Current public packet versions are:
- validation result:
schema_version: 2 - runtime state:
schema_version: 3 - runtime evidence packet:
schema_version: 2 - embedded claim and evidence records:
schema_version: 1
The runtime state and runtime evidence packet versions were bumped when shared
contract metadata, runtime-evidence health, and advisory external-root
authority_classification.adoption_readiness became part of the public shape.
Claim and evidence records stayed at version 1 because their individual record
contract did not change.
When --repo-root points at another repository, pnpm evals check --repo-root <path> --json validates artifact consistency only. Until that repository has
an explicit runtime-evidence policy, the command fails the runtime-evidence
coverage check and the state packet's runtime readiness verdict remains
fail/advisory. authority_classification.adoption_readiness separately reports
whether the target supplied manifest, privacy, execution-policy,
artifact-policy, and suite-quality inputs for artifact-only inspection. Neither
field certifies target behavior, CI, review, tracker, or merge readiness.
Phase-one run artifacts are retained locally. Automatic retention duration is not defined yet; keep committed artifact bundles only when they are part of cited proof or closure evidence.
Completion requires '.harness/evals/evals-evals-executable-spine-eval.md' with command output, artifact paths, schema validation, scorer verdicts, baseline field values, drift status, rollback status, tracker state, and a pass/fail/blocked/not-applicable classification for docs, schema, smoke, security, accessibility, traceability, and implementation checks.
Schema validation is proven by pnpm evals check --json, which validates the
observed latest result, latest manifest, latest scorer results, latest baseline
result, trace event timeline, and manifest artifact hashes. Use
pnpm evals check --smoke --json when a gate must additionally prove that the
latest packet matches the canonical smoke fixture context.

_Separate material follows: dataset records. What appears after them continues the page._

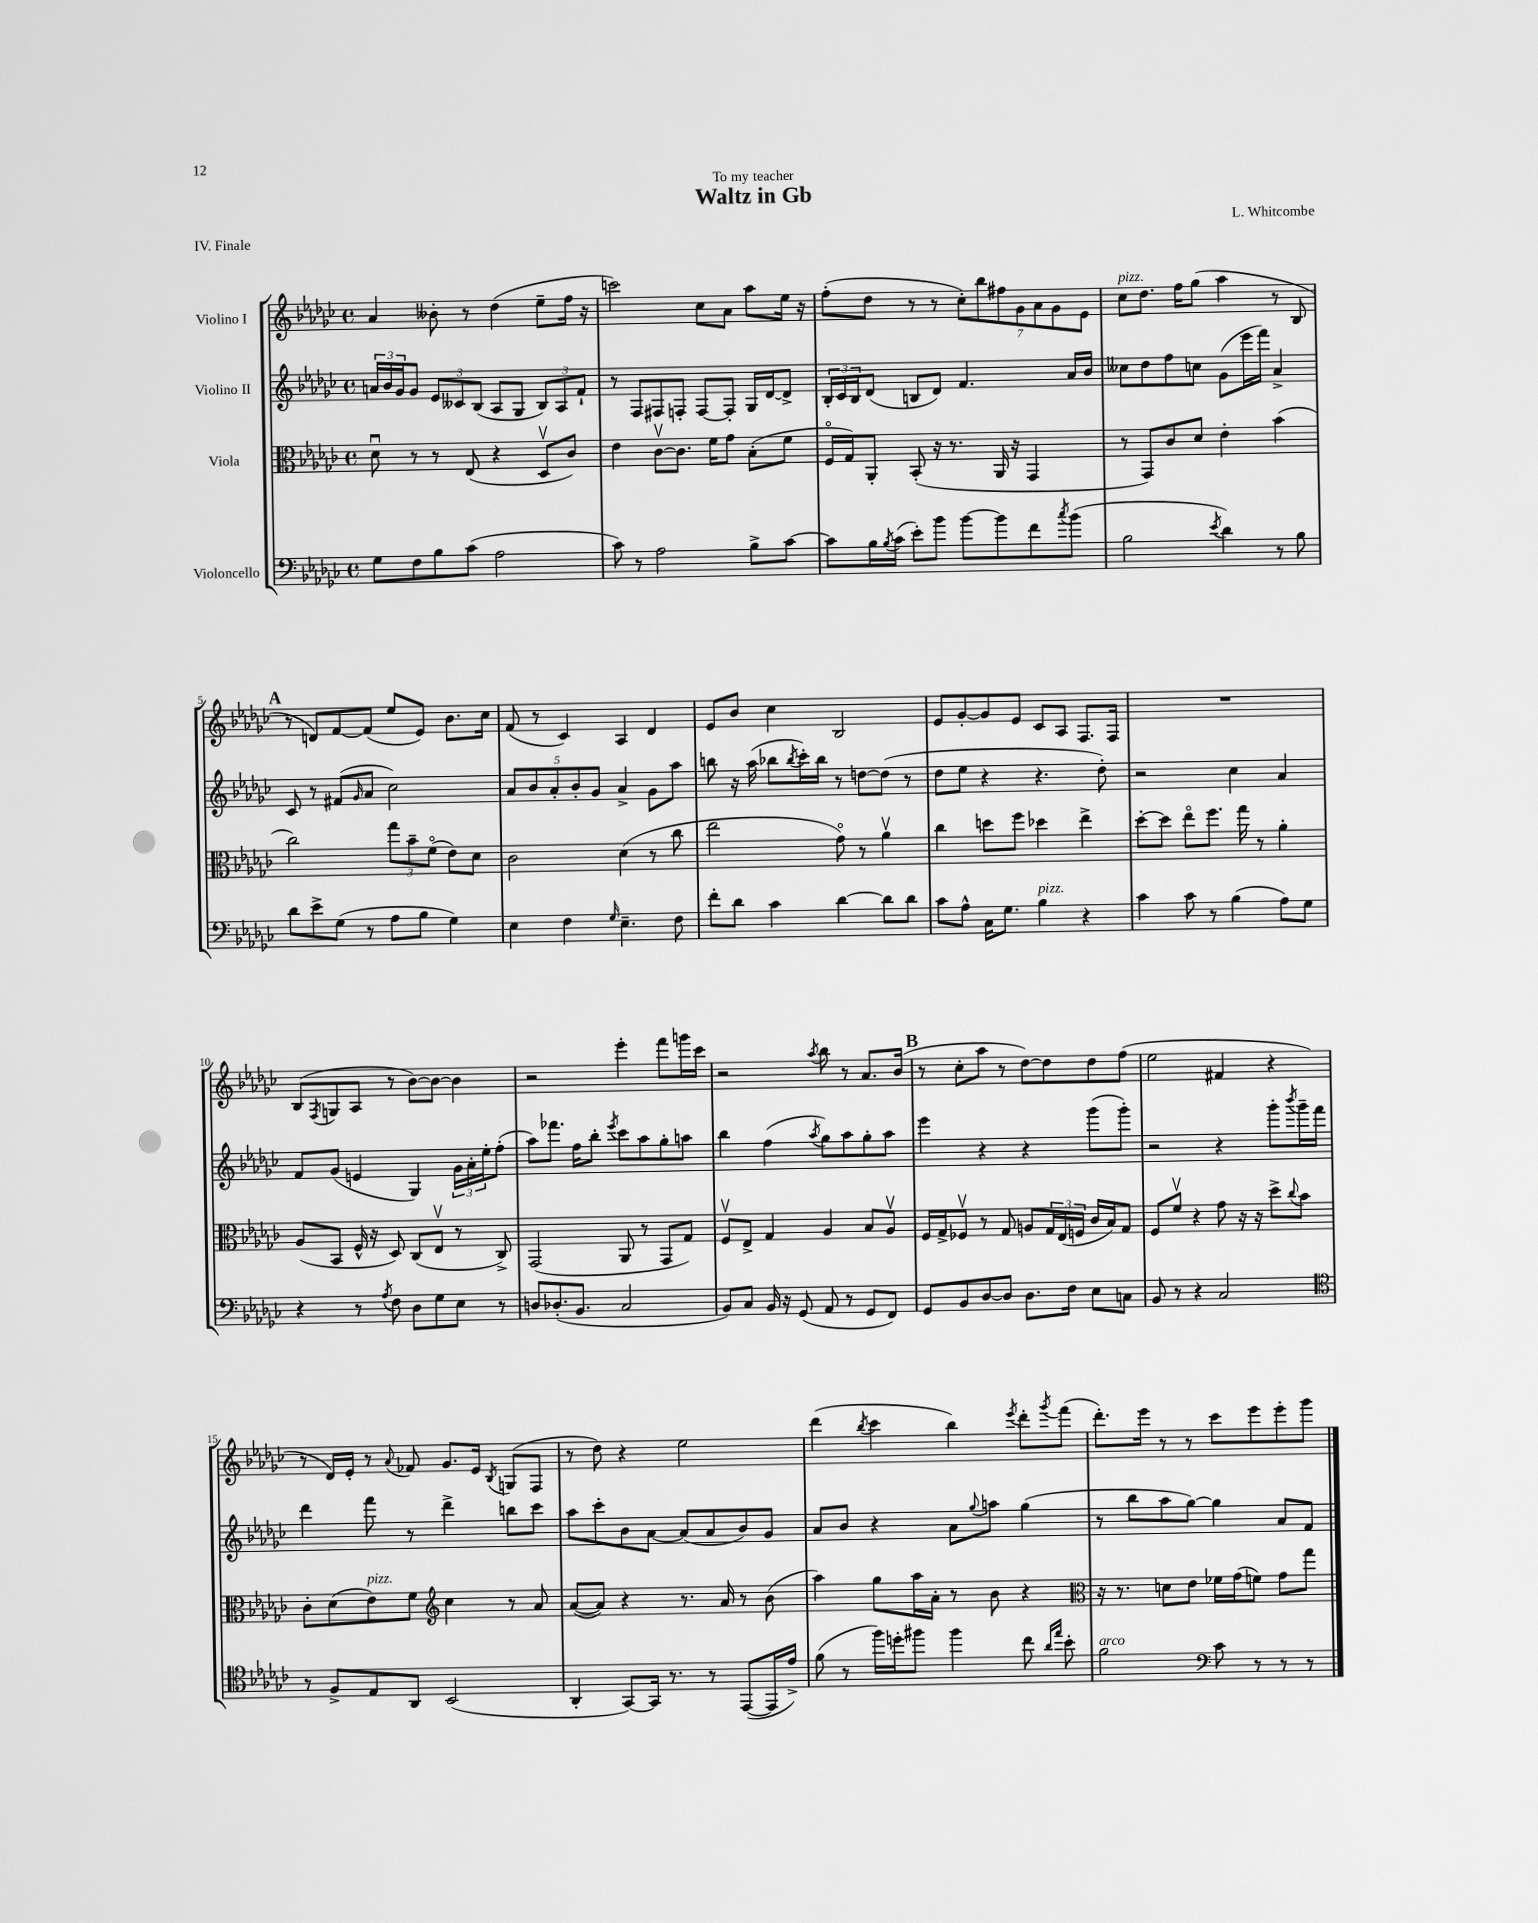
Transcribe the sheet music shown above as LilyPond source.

\header { title = "Waltz in Gb" composer = "L. Whitcombe" dedication = "To my teacher" piece = "IV. Finale" }
<<
\new StaffGroup <<
\new Staff = "s0" \with { instrumentName = "Violino I" } {
    \clef treble \key ges \major \defaultTimeSignature \time 4/4
    aes'4 beses'8-. r8 des''4( ees''8-- f''16 r16 |
    c'''2) ces''8 aes'8 aes''8 ees''16 r16 |
    f''8-.( des''8 r8 r8 \tuplet 7/4 { ces''8-.) bes''8 fis''8 ges'8 aes'8 ges'8 ees'8 } |
    ces''8^\markup { \italic "pizz." } des''8. f''16 ges''8( aes''4 r8 bes8 |
    \mark \markup { \bold "A" } r8 d'8) f'8~ f'8( ees''8 ees'8) bes'8. ces''16 |
    f'8( r8 ces'4) aes4 des'4 |
    ees'8 bes'8 ces''4 bes2 |
    ees'8 ges'8~-. ges'8 ees'8 ces'8 aes8 f8. f16 |
    R1 |
    bes8( \acciaccatura { f8 } g8 aes8 r8 bes'8~) bes'8~ bes'4 |
    r2 ees'''4-. f'''8 g'''16 ces'''16 |
    r2 \acciaccatura { aes''8 } bes''8 r8 aes'8. bes'16( |
    \mark \markup { \bold "B" } r8 ces''8-. aes''8 r8 des''8~) des''8 des''8 f''8( |
    ees''2 fis'4 r4 |
    r8 des'16) ees'16-. r8 \appoggiatura { aes'8 } fes'8 ges'8. ees'16 \acciaccatura { bes8 } g8( f8 |
    r8 des''8) r4 ees''2 |
    des'''4( \acciaccatura { bes''8 } ces'''4 bes''4) \acciaccatura { ees'''8 } des'''8-. \acciaccatura { ges'''8 } f'''8( |
    des'''8.-.) ees'''16 r8 r8 ces'''8 ees'''8 ees'''8-. ges'''8 \bar "|." |
}
\new Staff = "s1" \with { instrumentName = "Violino II" } {
    \clef treble \key ges \major \defaultTimeSignature \time 4/4
    \tuplet 3/2 { a'16 bes'16 ges'16 } ges'8 \tuplet 3/2 { ees'8 ceses'8 bes8( } aes8 ges8 \tuplet 3/2 { bes8) aes8 f'8-! } |
    r8 f8 fis8 f8-. f8~ f8-. ges16 des'16~ des'8-> |
    \tuplet 3/2 { bes16-. ces'16 bes16 } des'8( b8 des'8) f'4. aes'16 bes'16 |
    ceses''8 des''8 f''8 c''8 ges'8( ees'''16 f'''16) aes'4-> |
    \mark \markup { \bold "A" } ces'8 r8 fis'8( \grace { ges'16 } aes'8 ces''2) |
    \tuplet 5/4 { aes'8 bes'8 aes'8-. bes'8-. ges'8 } aes'4-> ges'8 aes''8 |
    b''8 r16 aes''16( bes''8 \acciaccatura { bes''8 } ces'''16-.) bes''16 r8 d''8~ d''8( r8 |
    des''8 ees''8 r4 r4. des''8-.) |
    r2 ces''4 aes'4 |
    f'8 ges'8( e'4 ges4) \tuplet 3/2 { ges'16 aes'16-. ees''16-. } f''8-.( |
    aes''8) fes'''8. f''16 bes''8-. \acciaccatura { ees'''8 } ces'''8 aes''8 ges''8-. a''8 |
    bes''4 f''4( \acciaccatura { aes''8 } ges''8) aes''8 ges''8-. aes''8 |
    \mark \markup { \bold "B" } ees'''4 r4 r4 ges'''8( ges'''8-.) |
    r2 r4 ges'''8-. \acciaccatura { bes'''8 } ges'''16-- f'''16 |
    des'''4 f'''8 r8 des'''4-> b''8 ces'''8 |
    aes''8 ces'''8-. bes'8 aes'8~ aes'8( aes'8 bes'8) ges'8 |
    aes'8 bes'8 r4 aes'8 \appoggiatura { ges''8 } a''8 ges''4( |
    r8 bes''8 aes''8 ges''8~) ges''4 aes'8 f'8 \bar "|." |
}
\new Staff = "s2" \with { instrumentName = "Viola" } {
    \clef alto \key ges \major \defaultTimeSignature \time 4/4
    des'8\downbow r8 r8 ees8( r4 des8\upbow ces'8) |
    ees'4 ces'8~\upbow ces'8. f'16 ges'8 bes8-.( f'8 |
    f16\flageolet ges16) aes,8-. bes,8-.( r16 r8. aes,16 r16 ges,4 |
    r8 ges,8) ces'8 des'8 ees'4-. bes'4( |
    \mark \markup { \bold "A" } ces''2) \tuplet 3/2 { ges''8 bes'8-- f'8\flageolet( } ees'8) des'8 |
    ces'2 des'4( r8 ces''8 |
    ees''2 ges'8\flageolet) r8 aes'4\upbow |
    ces''4 d''8 f''8 des''4 ees''4-> |
    des''8~-. des''8 ees''8\flageolet f''8. ges''16 r8 aes'4-. |
    aes8( bes,8 f16-^ r16 des8) ces8( ees8\upbow r8 ces8->) |
    ges,2( aes,8 r8 ges,8 ges8) |
    f8\upbow ees8-> ges4 aes4 bes8 aes8\upbow |
    \mark \markup { \bold "B" } f16 ges16-> fes8\upbow r8 ges8 a8 \tuplet 3/2 { ges16 ees16( f16 } ces'16 bes16) ges8 |
    f8 f'8\upbow r4 ges'8 r16 r16 des''8-> \appoggiatura { ces''8 } bes'8 |
    ces'8-. des'8( ees'8^\markup { \italic "pizz." }) f'8 \clef treble ces''4 r8 aes'8 |
    aes'8~( aes'8) r4 r8. aes'16 r8 bes'8( |
    aes''4) ges''8 aes''16 aes'16-. r8 bes'8 r4 |
    \clef alto r16 r8. d'8 ees'8 fes'16 ges'16( f'8) ges'8 ges''8 \bar "|." |
}
\new Staff = "s3" \with { instrumentName = "Violoncello" } {
    \clef bass \key ges \major \defaultTimeSignature \time 4/4
    ges8 f8 bes8 ces'8( aes2 |
    ces'8) r8 aes2 bes8-> ces'8~ |
    ces'8 bes16 \acciaccatura { bes8 } ces'16( ees'8-.) bes'8 bes'8~ bes'8 f'8 \acciaccatura { ces''8 } bes'8( |
    bes2 \acciaccatura { ees'8 } des'4) r8 bes8 |
    \mark \markup { \bold "A" } des'8 ees'8-> ges8( r8 aes8 bes8 ges4) |
    ees4 f4 \grace { ges16 } ees4.-- f8 |
    f'8-. des'8 ces'4 des'4~ des'8 des'8 |
    ces'8 aes8-^ ces16 ges8. bes4^\markup { \italic "pizz." } r4 |
    ces'4 ces'8 r8 bes4( aes8) ges8 |
    r4 r8 \acciaccatura { aes8 } f8 des8 ges8 ees8 r8 |
    d8 des8.-.( bes,8. ces2 |
    bes,8) ces8 bes,16 r16 ges,8( aes,8 r8 ges,8 f,8) |
    \mark \markup { \bold "B" } ges,8 bes,8 des8~ des8 des8. f16 ees8 c8 |
    bes,8 r8 r4 ces2 |
    \clef tenor r8 f8-> ees8 aes,8 bes,2( |
    aes,4-. ges,8~) ges,16 r8. r8 ees,8~( ees,16 ees'16->) |
    f'8( r8 f''16) d''16-. fis''8 fis''4 ces''8 \grace { aes'16 ees''16 } bes'8-. |
    f'2^\markup { \italic "arco" } \clef bass ces'8 r8 r8 r8 \bar "|." |
}
>>
>>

Runtime readiness is queried with pnpm evals state --json; the state packet is
advisory evidence for humans and agents, while pnpm evals check --json remains
the observed-latest validation gate and pnpm evals check --smoke --json remains
the deterministic smoke-context gate.
Optional claim registries and score vectors can be checked directly with
pnpm evals validate-schema <claim-registry|score-vector> <json-file> --json.
The validator rejects contradictory proof contracts such as duplicate claim IDs,
inverted claim source spans, tested claim counts greater than total claim counts,
or score vectors that report strong readiness while a critical gate is failed or
blocked.
Passing the command alone is not completion.
pnpm test covers the CLI success path, structured fixture failures, path
traversal rejection, invalid fixture policy/schema fields, manifest hash
mismatches, and malformed generated artifact JSON.